- [Work request]: Could each record be written out again exactly as it stands?

Start of Block

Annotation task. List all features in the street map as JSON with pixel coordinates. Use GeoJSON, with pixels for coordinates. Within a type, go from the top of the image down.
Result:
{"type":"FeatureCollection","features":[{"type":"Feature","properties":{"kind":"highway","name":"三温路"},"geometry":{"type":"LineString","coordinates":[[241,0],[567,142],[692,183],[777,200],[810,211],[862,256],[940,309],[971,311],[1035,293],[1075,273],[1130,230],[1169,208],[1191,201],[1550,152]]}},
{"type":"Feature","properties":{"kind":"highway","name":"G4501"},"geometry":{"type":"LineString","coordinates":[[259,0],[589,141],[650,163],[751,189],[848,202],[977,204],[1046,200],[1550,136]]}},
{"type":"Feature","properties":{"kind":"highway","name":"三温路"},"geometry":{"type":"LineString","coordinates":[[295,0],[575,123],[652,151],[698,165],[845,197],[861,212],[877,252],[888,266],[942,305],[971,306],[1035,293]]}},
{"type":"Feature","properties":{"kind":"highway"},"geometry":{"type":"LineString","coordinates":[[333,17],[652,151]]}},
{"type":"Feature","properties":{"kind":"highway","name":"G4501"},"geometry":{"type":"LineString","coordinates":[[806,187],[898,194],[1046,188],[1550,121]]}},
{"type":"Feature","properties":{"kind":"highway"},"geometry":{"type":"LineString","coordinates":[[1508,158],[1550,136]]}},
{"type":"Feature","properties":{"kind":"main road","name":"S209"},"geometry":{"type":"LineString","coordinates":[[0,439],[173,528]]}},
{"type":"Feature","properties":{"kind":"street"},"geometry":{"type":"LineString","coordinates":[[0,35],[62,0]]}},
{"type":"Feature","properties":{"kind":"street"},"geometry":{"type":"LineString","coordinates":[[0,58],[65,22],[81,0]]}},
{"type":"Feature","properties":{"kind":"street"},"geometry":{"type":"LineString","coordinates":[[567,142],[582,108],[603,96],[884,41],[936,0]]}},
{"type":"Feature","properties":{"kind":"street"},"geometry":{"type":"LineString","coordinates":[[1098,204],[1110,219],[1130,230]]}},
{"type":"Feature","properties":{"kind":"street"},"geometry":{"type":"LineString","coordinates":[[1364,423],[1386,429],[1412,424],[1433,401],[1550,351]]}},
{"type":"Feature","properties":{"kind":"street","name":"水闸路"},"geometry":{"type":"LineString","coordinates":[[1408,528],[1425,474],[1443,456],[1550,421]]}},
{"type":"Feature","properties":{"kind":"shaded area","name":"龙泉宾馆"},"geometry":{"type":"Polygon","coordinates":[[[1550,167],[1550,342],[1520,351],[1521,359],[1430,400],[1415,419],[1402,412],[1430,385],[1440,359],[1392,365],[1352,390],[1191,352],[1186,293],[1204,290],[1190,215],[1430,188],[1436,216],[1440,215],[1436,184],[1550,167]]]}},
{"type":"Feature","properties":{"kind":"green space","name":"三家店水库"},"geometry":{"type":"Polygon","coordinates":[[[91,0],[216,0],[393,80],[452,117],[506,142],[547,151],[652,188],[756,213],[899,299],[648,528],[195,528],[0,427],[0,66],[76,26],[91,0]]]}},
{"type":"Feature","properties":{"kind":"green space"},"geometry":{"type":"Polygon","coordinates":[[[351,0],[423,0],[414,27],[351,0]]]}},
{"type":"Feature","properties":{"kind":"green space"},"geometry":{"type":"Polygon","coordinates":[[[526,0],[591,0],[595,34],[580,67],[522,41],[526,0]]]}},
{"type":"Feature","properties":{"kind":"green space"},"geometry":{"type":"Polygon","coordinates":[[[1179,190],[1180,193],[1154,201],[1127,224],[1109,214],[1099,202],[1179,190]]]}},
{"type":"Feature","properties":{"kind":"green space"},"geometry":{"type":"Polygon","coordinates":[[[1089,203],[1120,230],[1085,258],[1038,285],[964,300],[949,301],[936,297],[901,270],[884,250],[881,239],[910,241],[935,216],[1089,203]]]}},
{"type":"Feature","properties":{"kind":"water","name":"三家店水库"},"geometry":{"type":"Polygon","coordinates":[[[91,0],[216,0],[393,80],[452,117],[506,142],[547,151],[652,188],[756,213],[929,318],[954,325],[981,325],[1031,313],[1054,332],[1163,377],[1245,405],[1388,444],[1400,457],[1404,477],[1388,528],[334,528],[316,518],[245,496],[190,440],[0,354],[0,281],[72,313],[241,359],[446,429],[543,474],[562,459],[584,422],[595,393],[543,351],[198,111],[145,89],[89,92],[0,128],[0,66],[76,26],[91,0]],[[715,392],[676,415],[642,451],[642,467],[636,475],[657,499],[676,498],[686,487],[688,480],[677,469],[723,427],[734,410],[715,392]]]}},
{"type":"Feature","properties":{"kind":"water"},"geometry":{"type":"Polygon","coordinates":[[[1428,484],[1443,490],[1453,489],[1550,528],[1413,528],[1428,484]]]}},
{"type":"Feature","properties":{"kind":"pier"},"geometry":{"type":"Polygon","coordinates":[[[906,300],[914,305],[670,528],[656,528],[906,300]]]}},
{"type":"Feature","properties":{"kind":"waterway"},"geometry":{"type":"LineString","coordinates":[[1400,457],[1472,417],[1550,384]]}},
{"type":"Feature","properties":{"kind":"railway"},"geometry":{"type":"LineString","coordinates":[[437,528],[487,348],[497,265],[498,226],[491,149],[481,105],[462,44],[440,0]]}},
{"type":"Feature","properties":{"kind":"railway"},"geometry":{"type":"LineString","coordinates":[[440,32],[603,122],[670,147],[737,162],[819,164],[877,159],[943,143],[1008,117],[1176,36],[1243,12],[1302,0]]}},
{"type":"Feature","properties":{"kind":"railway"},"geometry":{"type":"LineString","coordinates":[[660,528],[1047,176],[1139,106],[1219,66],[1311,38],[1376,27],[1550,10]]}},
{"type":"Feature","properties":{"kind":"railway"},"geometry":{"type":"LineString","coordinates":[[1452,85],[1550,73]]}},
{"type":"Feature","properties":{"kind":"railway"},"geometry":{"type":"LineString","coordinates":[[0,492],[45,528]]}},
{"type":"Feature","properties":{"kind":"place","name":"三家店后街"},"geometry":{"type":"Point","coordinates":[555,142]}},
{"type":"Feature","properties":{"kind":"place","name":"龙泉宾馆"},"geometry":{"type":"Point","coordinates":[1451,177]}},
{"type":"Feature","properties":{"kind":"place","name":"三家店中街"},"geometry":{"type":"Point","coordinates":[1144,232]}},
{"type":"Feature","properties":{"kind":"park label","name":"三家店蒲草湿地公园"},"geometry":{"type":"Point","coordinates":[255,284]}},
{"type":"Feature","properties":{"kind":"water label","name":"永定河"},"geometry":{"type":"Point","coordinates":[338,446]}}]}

End of Block

- [Response to this task]:
Annotation task. List all features in the street map as JSON with pixel coordinates. Use GeoJSON, with pixels for coordinates. Within a type, go from the top of the image down.
Result:
{"type":"FeatureCollection","features":[{"type":"Feature","properties":{"kind":"highway","name":"三温路"},"geometry":{"type":"LineString","coordinates":[[241,0],[567,142],[692,183],[777,200],[810,211],[862,256],[940,309],[971,311],[1035,293],[1075,273],[1130,230],[1169,208],[1191,201],[1550,152]]}},
{"type":"Feature","properties":{"kind":"highway","name":"G4501"},"geometry":{"type":"LineString","coordinates":[[259,0],[589,141],[650,163],[751,189],[848,202],[977,204],[1046,200],[1550,136]]}},
{"type":"Feature","properties":{"kind":"highway","name":"三温路"},"geometry":{"type":"LineString","coordinates":[[295,0],[575,123],[652,151],[698,165],[845,197],[861,212],[877,252],[888,266],[942,305],[971,306],[1035,293]]}},
{"type":"Feature","properties":{"kind":"highway"},"geometry":{"type":"LineString","coordinates":[[333,17],[652,151]]}},
{"type":"Feature","properties":{"kind":"highway","name":"G4501"},"geometry":{"type":"LineString","coordinates":[[806,187],[898,194],[1046,188],[1550,121]]}},
{"type":"Feature","properties":{"kind":"highway"},"geometry":{"type":"LineString","coordinates":[[1508,158],[1550,136]]}},
{"type":"Feature","properties":{"kind":"main road","name":"S209"},"geometry":{"type":"LineString","coordinates":[[0,439],[173,528]]}},
{"type":"Feature","properties":{"kind":"street"},"geometry":{"type":"LineString","coordinates":[[0,35],[62,0]]}},
{"type":"Feature","properties":{"kind":"street"},"geometry":{"type":"LineString","coordinates":[[0,58],[65,22],[81,0]]}},
{"type":"Feature","properties":{"kind":"street"},"geometry":{"type":"LineString","coordinates":[[567,142],[582,108],[603,96],[884,41],[936,0]]}},
{"type":"Feature","properties":{"kind":"street"},"geometry":{"type":"LineString","coordinates":[[1098,204],[1110,219],[1130,230]]}},
{"type":"Feature","properties":{"kind":"street"},"geometry":{"type":"LineString","coordinates":[[1364,423],[1386,429],[1412,424],[1433,401],[1550,351]]}},
{"type":"Feature","properties":{"kind":"street","name":"水闸路"},"geometry":{"type":"LineString","coordinates":[[1408,528],[1425,474],[1443,456],[1550,421]]}},
{"type":"Feature","properties":{"kind":"shaded area","name":"龙泉宾馆"},"geometry":{"type":"Polygon","coordinates":[[[1550,167],[1550,342],[1520,351],[1521,359],[1430,400],[1415,419],[1402,412],[1430,385],[1440,359],[1392,365],[1352,390],[1191,352],[1186,293],[1204,290],[1190,215],[1430,188],[1436,216],[1440,215],[1436,184],[1550,167]]]}},
{"type":"Feature","properties":{"kind":"green space","name":"三家店水库"},"geometry":{"type":"Polygon","coordinates":[[[91,0],[216,0],[393,80],[452,117],[506,142],[547,151],[652,188],[756,213],[899,299],[648,528],[195,528],[0,427],[0,66],[76,26],[91,0]]]}},
{"type":"Feature","properties":{"kind":"green space"},"geometry":{"type":"Polygon","coordinates":[[[351,0],[423,0],[414,27],[351,0]]]}},
{"type":"Feature","properties":{"kind":"green space"},"geometry":{"type":"Polygon","coordinates":[[[526,0],[591,0],[595,34],[580,67],[522,41],[526,0]]]}},
{"type":"Feature","properties":{"kind":"green space"},"geometry":{"type":"Polygon","coordinates":[[[1179,190],[1180,193],[1154,201],[1127,224],[1109,214],[1099,202],[1179,190]]]}},
{"type":"Feature","properties":{"kind":"green space"},"geometry":{"type":"Polygon","coordinates":[[[1089,203],[1120,230],[1085,258],[1038,285],[964,300],[949,301],[936,297],[901,270],[884,250],[881,239],[910,241],[935,216],[1089,203]]]}},
{"type":"Feature","properties":{"kind":"water","name":"三家店水库"},"geometry":{"type":"Polygon","coordinates":[[[91,0],[216,0],[393,80],[452,117],[506,142],[547,151],[652,188],[756,213],[929,318],[954,325],[981,325],[1031,313],[1054,332],[1163,377],[1245,405],[1388,444],[1400,457],[1404,477],[1388,528],[334,528],[316,518],[245,496],[190,440],[0,354],[0,281],[72,313],[241,359],[446,429],[543,474],[562,459],[584,422],[595,393],[543,351],[198,111],[145,89],[89,92],[0,128],[0,66],[76,26],[91,0]],[[715,392],[676,415],[642,451],[642,467],[636,475],[657,499],[676,498],[686,487],[688,480],[677,469],[723,427],[734,410],[715,392]]]}},
{"type":"Feature","properties":{"kind":"water"},"geometry":{"type":"Polygon","coordinates":[[[1428,484],[1443,490],[1453,489],[1550,528],[1413,528],[1428,484]]]}},
{"type":"Feature","properties":{"kind":"pier"},"geometry":{"type":"Polygon","coordinates":[[[906,300],[914,305],[670,528],[656,528],[906,300]]]}},
{"type":"Feature","properties":{"kind":"waterway"},"geometry":{"type":"LineString","coordinates":[[1400,457],[1472,417],[1550,384]]}},
{"type":"Feature","properties":{"kind":"railway"},"geometry":{"type":"LineString","coordinates":[[437,528],[487,348],[497,265],[498,226],[491,149],[481,105],[462,44],[440,0]]}},
{"type":"Feature","properties":{"kind":"railway"},"geometry":{"type":"LineString","coordinates":[[440,32],[603,122],[670,147],[737,162],[819,164],[877,159],[943,143],[1008,117],[1176,36],[1243,12],[1302,0]]}},
{"type":"Feature","properties":{"kind":"railway"},"geometry":{"type":"LineString","coordinates":[[660,528],[1047,176],[1139,106],[1219,66],[1311,38],[1376,27],[1550,10]]}},
{"type":"Feature","properties":{"kind":"railway"},"geometry":{"type":"LineString","coordinates":[[1452,85],[1550,73]]}},
{"type":"Feature","properties":{"kind":"railway"},"geometry":{"type":"LineString","coordinates":[[0,492],[45,528]]}},
{"type":"Feature","properties":{"kind":"place","name":"三家店后街"},"geometry":{"type":"Point","coordinates":[555,142]}},
{"type":"Feature","properties":{"kind":"place","name":"龙泉宾馆"},"geometry":{"type":"Point","coordinates":[1451,177]}},
{"type":"Feature","properties":{"kind":"place","name":"三家店中街"},"geometry":{"type":"Point","coordinates":[1144,232]}},
{"type":"Feature","properties":{"kind":"park label","name":"三家店蒲草湿地公园"},"geometry":{"type":"Point","coordinates":[255,284]}},
{"type":"Feature","properties":{"kind":"water label","name":"永定河"},"geometry":{"type":"Point","coordinates":[338,446]}}]}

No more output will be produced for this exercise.